Bussy secoua la tête.

– Monseigneur, dit-il, il y a des choses qu'on ne fait bien que soi-même; aussi faut-il les faire soi-même, fût-on prince.

– Alors tu me refuses?

– Ma foi oui, monseigneur.

Le duc fronça le sourcil.

– Je suivrai donc ton conseil, dit-il; j'irai moi-même, et, si je suis tué ou blessé dans cette circonstance, je dirai que j'avais prié mon ami Bussy de se charger de ce coup d'épée à donner ou à recevoir, et que, pour la première fois de sa vie, il a été prudent.

– Monseigneur, répondit Bussy, vous m'avez dit l'autre soir: «Bussy, j'ai en haine tous ces mignons de la chambre du roi, qui en toute occasion nous raillent et nous insultent; tu devrais bien aller aux noces de Saint-Luc soulever une occasion de querelle et nous en défaire.» Monseigneur, j'y suis allé; ils étaient cinq; j'étais seul; je les ai défiés; ils m'ont tendu une embuscade, m'ont attaqué tous ensemble m'ont tué mon cheval, et cependant j'en ai blessé deux et j'ai assommé le troisième.
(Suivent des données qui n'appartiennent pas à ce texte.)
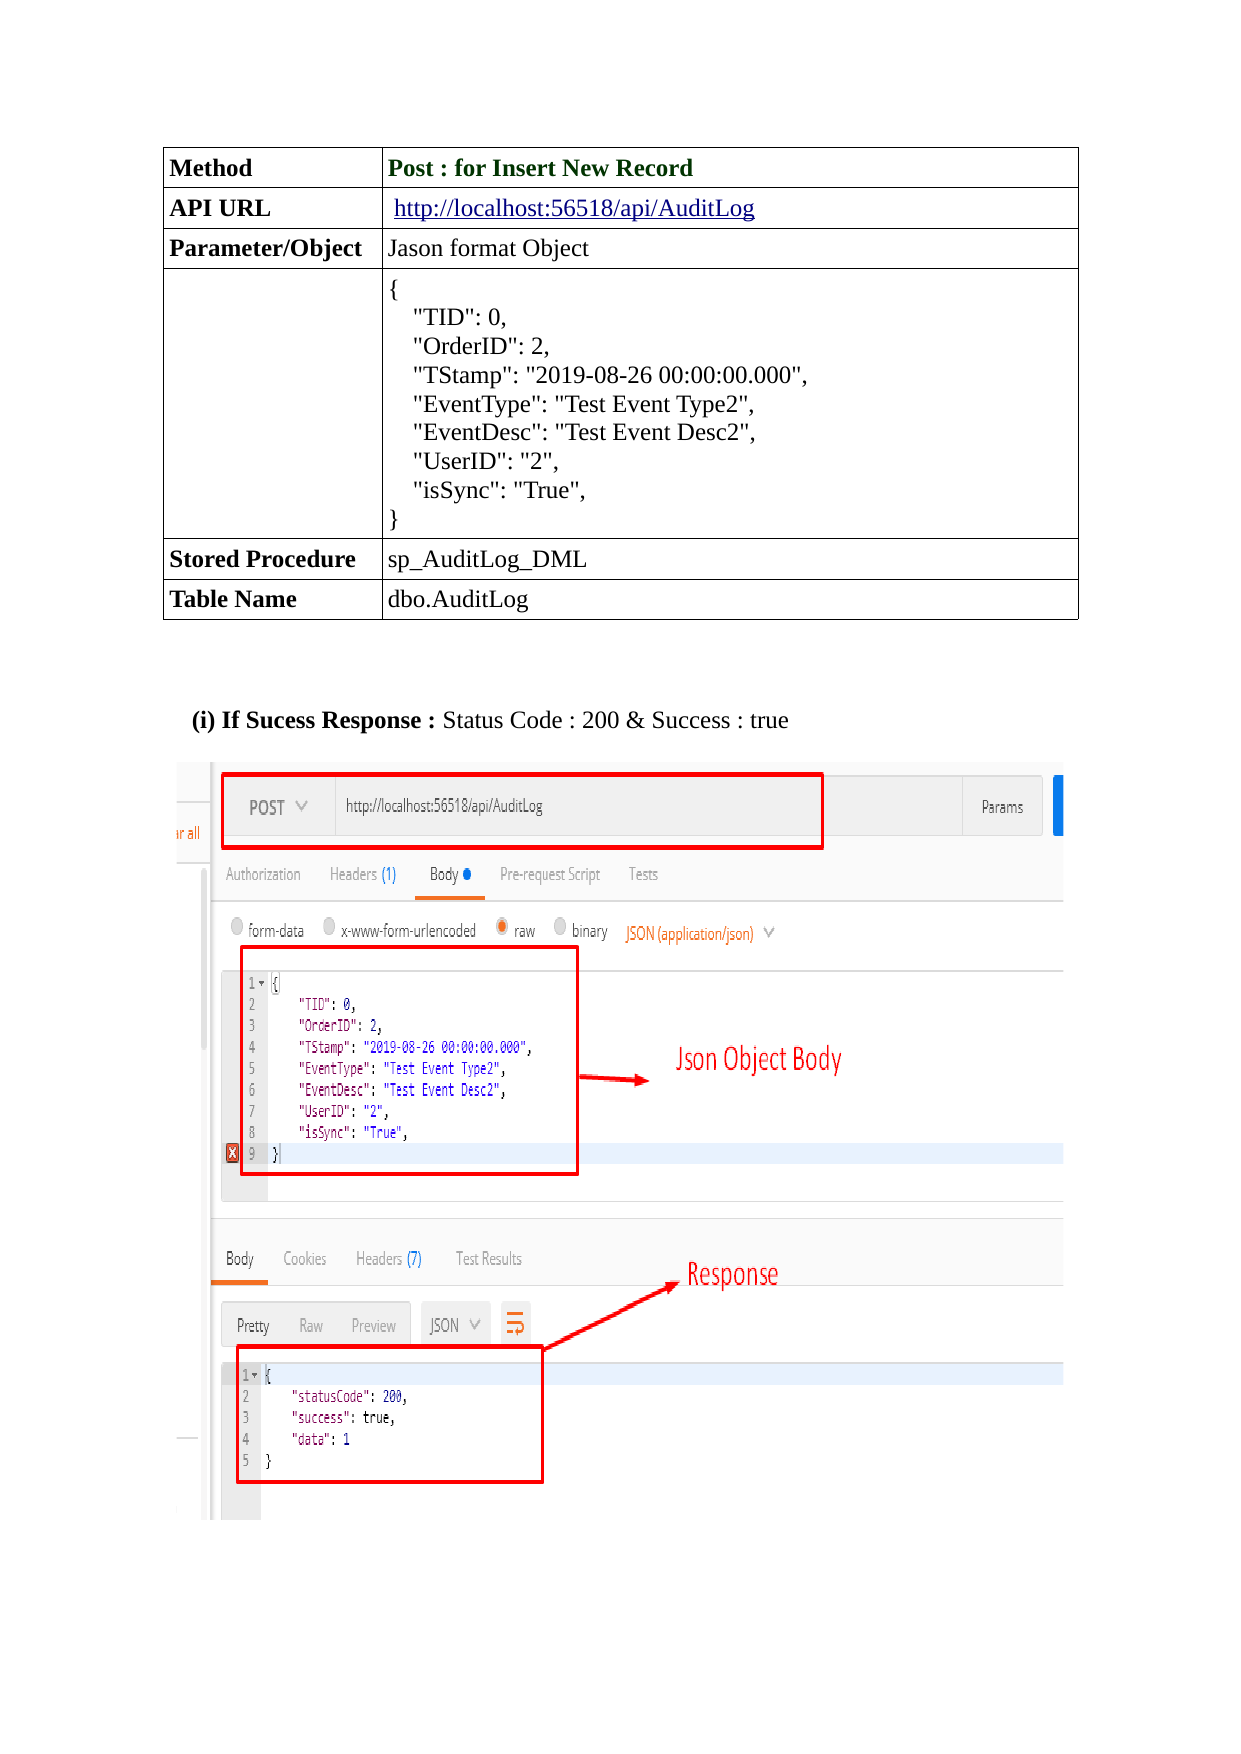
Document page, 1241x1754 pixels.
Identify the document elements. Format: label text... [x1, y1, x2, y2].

picture [176, 762, 1064, 1520]
table_cell Parameter/Object [164, 229, 382, 268]
table_cell Table Name [164, 580, 382, 619]
table_header Post : for Insert New Record [383, 148, 1078, 187]
table_cell Stored Procedure [164, 539, 382, 578]
table_header Method [164, 148, 382, 187]
table_cell http://localhost:56518/api/AuditLog [383, 188, 1078, 227]
table_cell { "TID": 0, "OrderID": 2, "TStamp": "2019-08-26 00:00:00.000", "EventType": "Test Event Type2", "EventDesc": "Test Event Desc2", "UserID": "2", "isSync": "True", } [383, 269, 1078, 538]
table_cell Jason format Object [383, 229, 1078, 268]
table_cell dbo.AuditLog [383, 580, 1078, 619]
table_cell sp_AuditLog_DML [383, 539, 1078, 578]
text (i) If Sucess Response : Status Code : 200 & Success : true [118, 705, 1122, 734]
table_cell [164, 269, 382, 538]
table_cell API URL [164, 188, 382, 227]
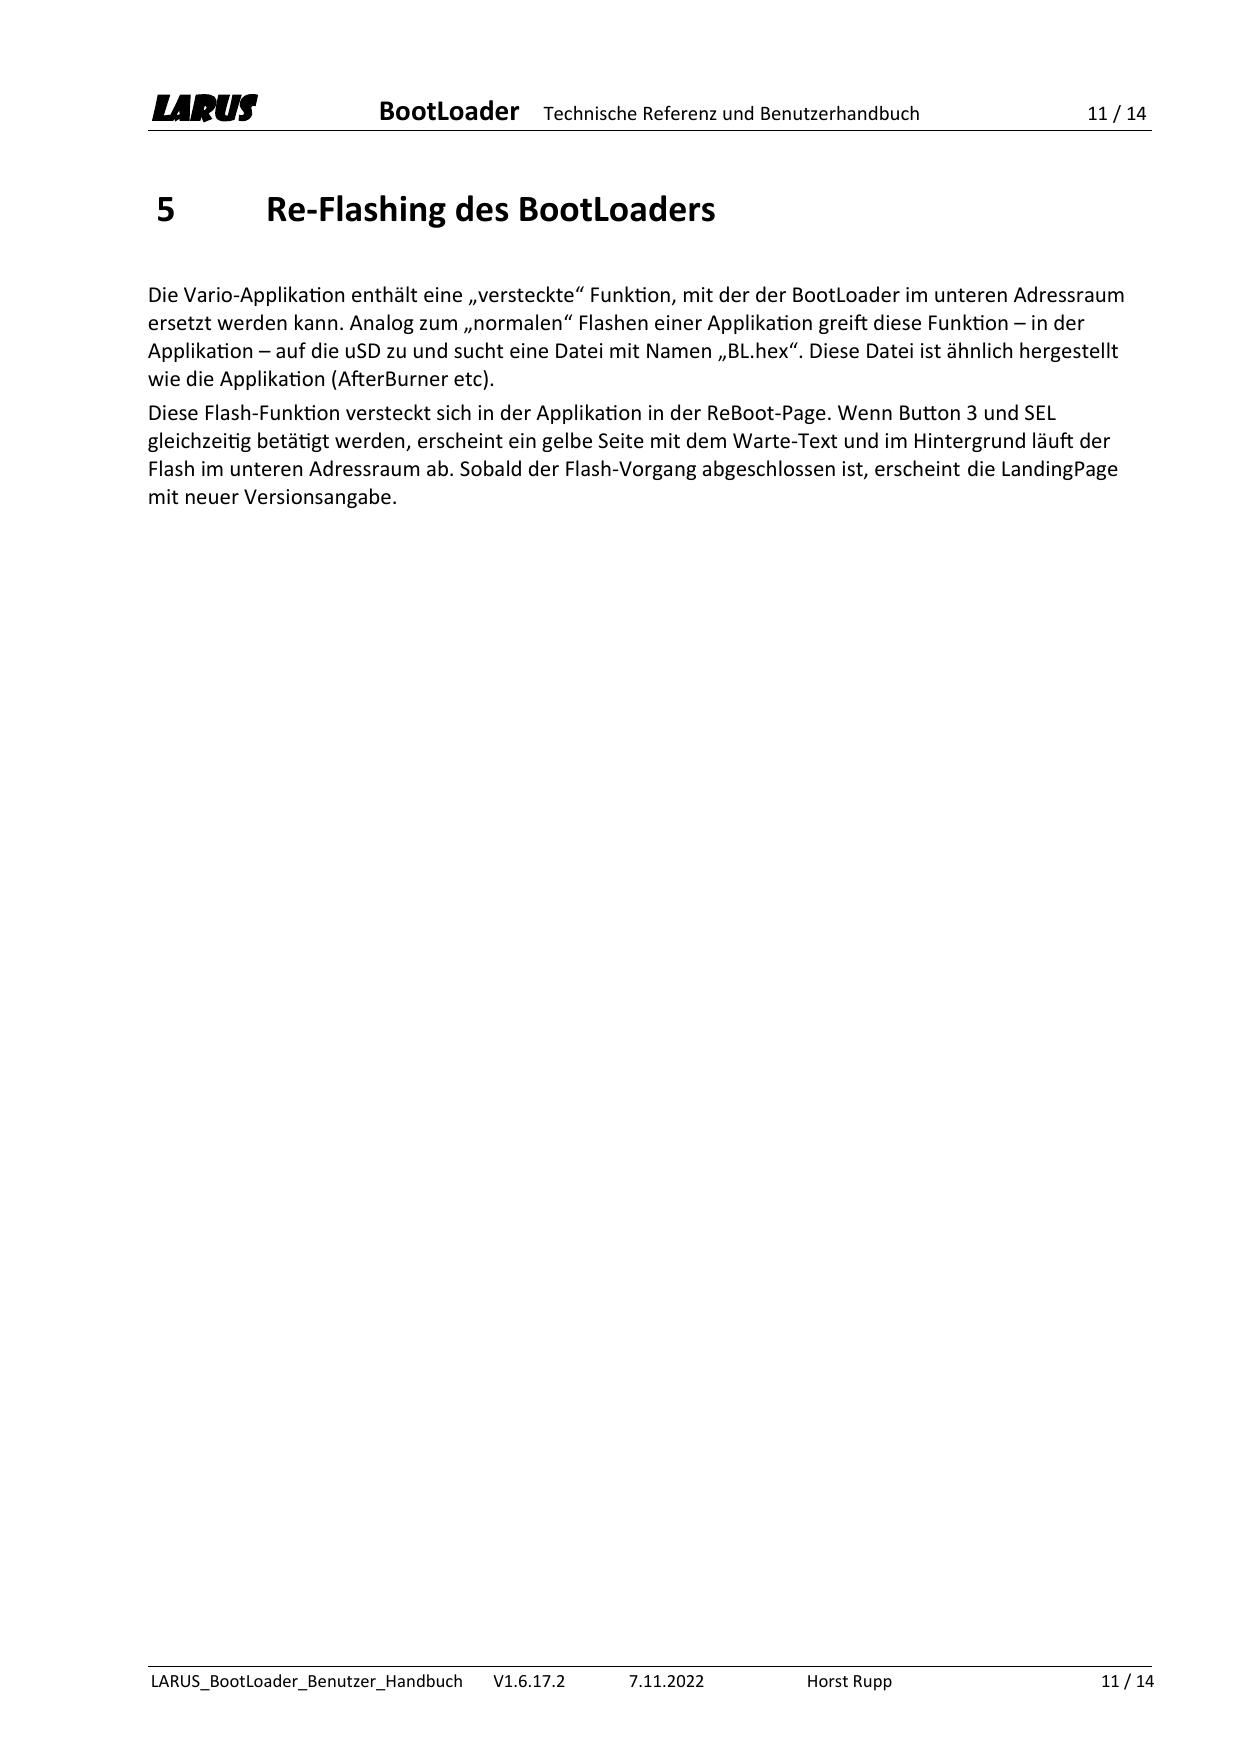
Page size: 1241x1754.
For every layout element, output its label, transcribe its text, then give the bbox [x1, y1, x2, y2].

text Diese Flash-Funktion versteckt sich in der Applikation in der ReBoot-Page. Wenn Button 3 und SEL gleichzeitig betätigt werden, erscheint ein gelbe Seite mit dem Warte-Text und im Hintergrund läuft der Flash im unteren Adressraum ab. Sobald der Flash-Vorgang abgeschlossen ist, erscheint die LandingPage mit neuer Versionsangabe. [148, 398, 1152, 510]
text Die Vario-Applikation enthält eine „versteckte“ Funktion, mit der der BootLoader im unteren Adressraum ersetzt werden kann. Analog zum „normalen“ Flashen einer Applikation greift diese Funktion – in der Applikation – auf die uSD zu und sucht eine Datei mit Namen „BL.hex“. Diese Datei ist ähnlich hergestellt wie die Applikation (AfterBurner etc). [148, 280, 1152, 392]
subtitle Re-Flashing des BootLoaders [148, 185, 1128, 231]
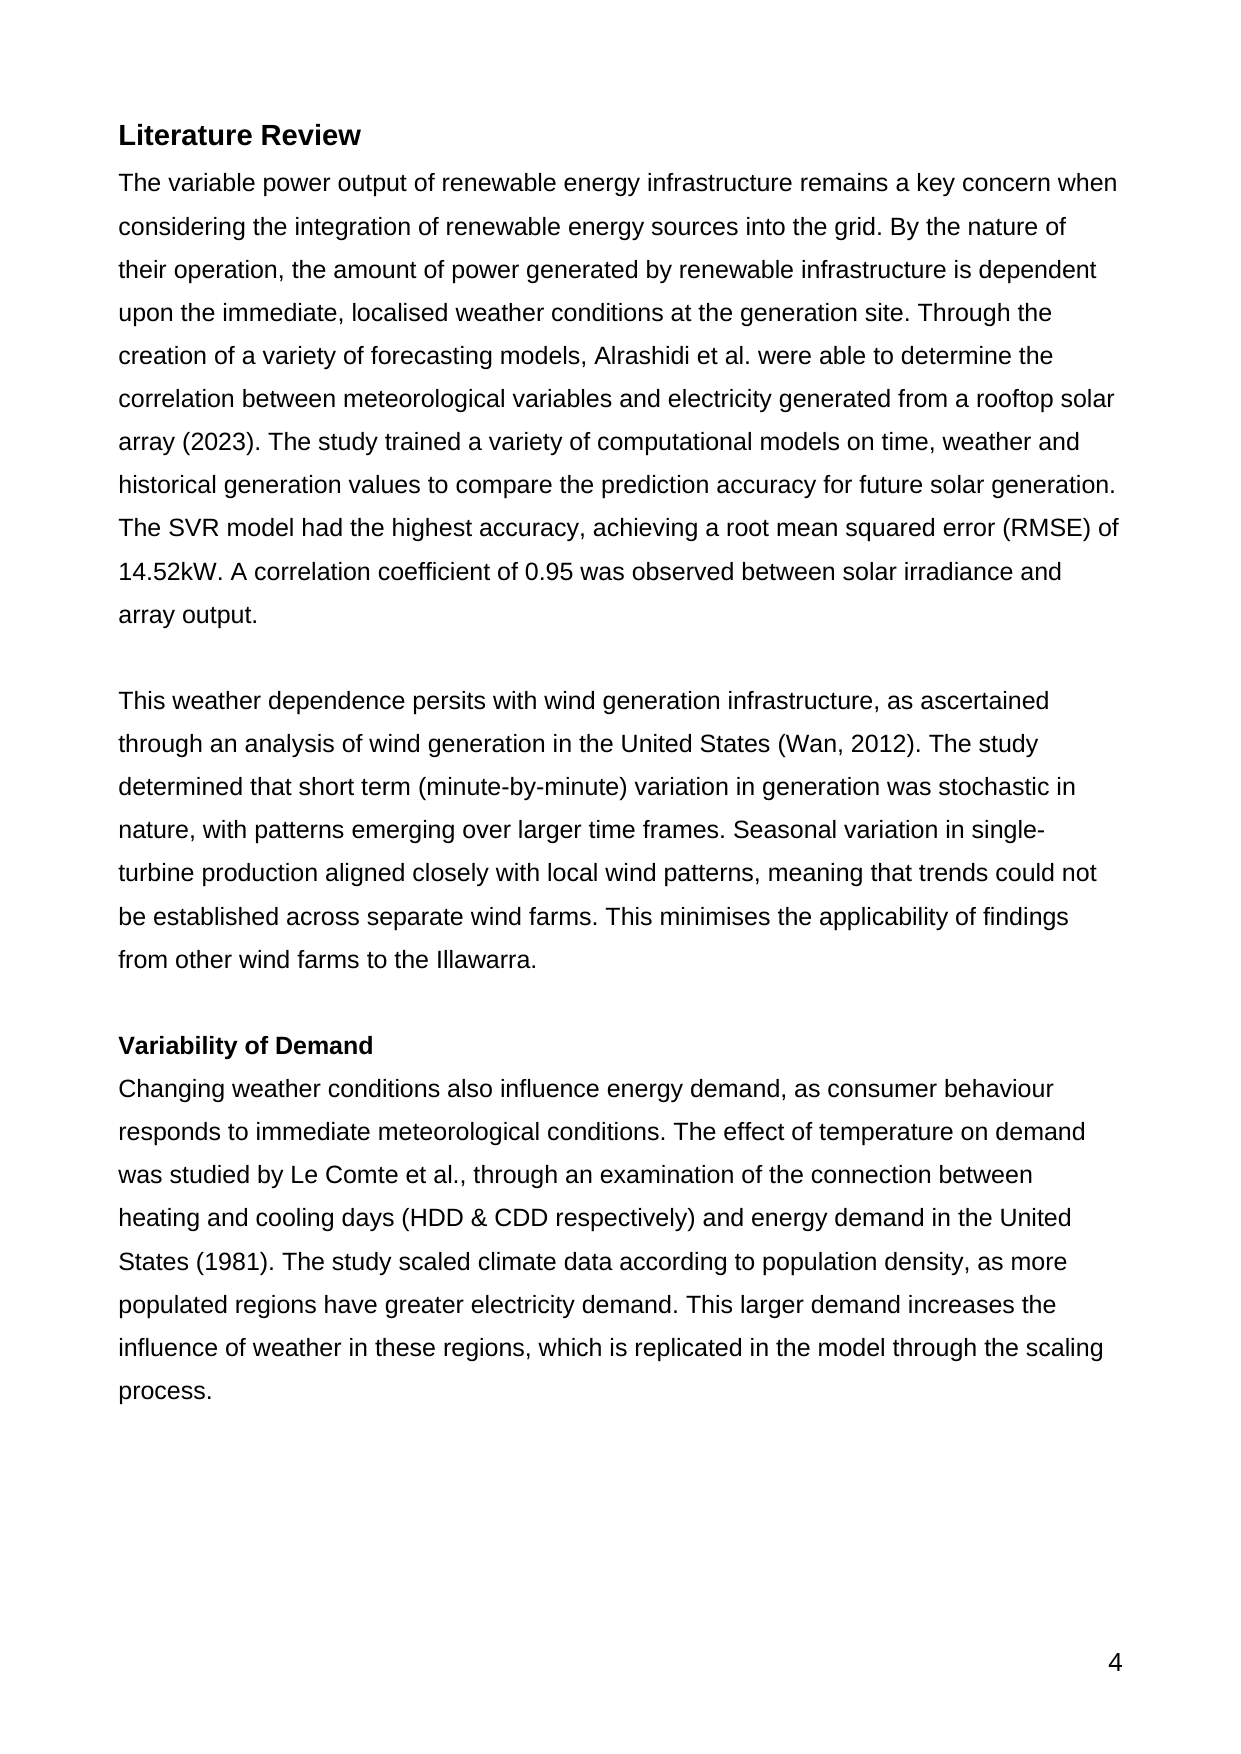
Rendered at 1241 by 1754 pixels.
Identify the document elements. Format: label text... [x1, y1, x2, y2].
Aujourd'hui vous me demandez de faire du tort à une femme. Pardon, monseigneur, cela sort des services qu'un prince peut exiger d'un galant homme, et je refuse.

– Soit, dit le duc, je ferai ma faction tout seul, ou avec Aurilly, comme je l'ai déjà faite.

– Pardon, dit Bussy, qui sentit comme un voile se soulever dans son esprit.

– Quoi?

– Est-ce que vous étiez en train de monter votre faction, monseigneur, lorsque l'autre jour vous avez vu les mignons qui me guettaient?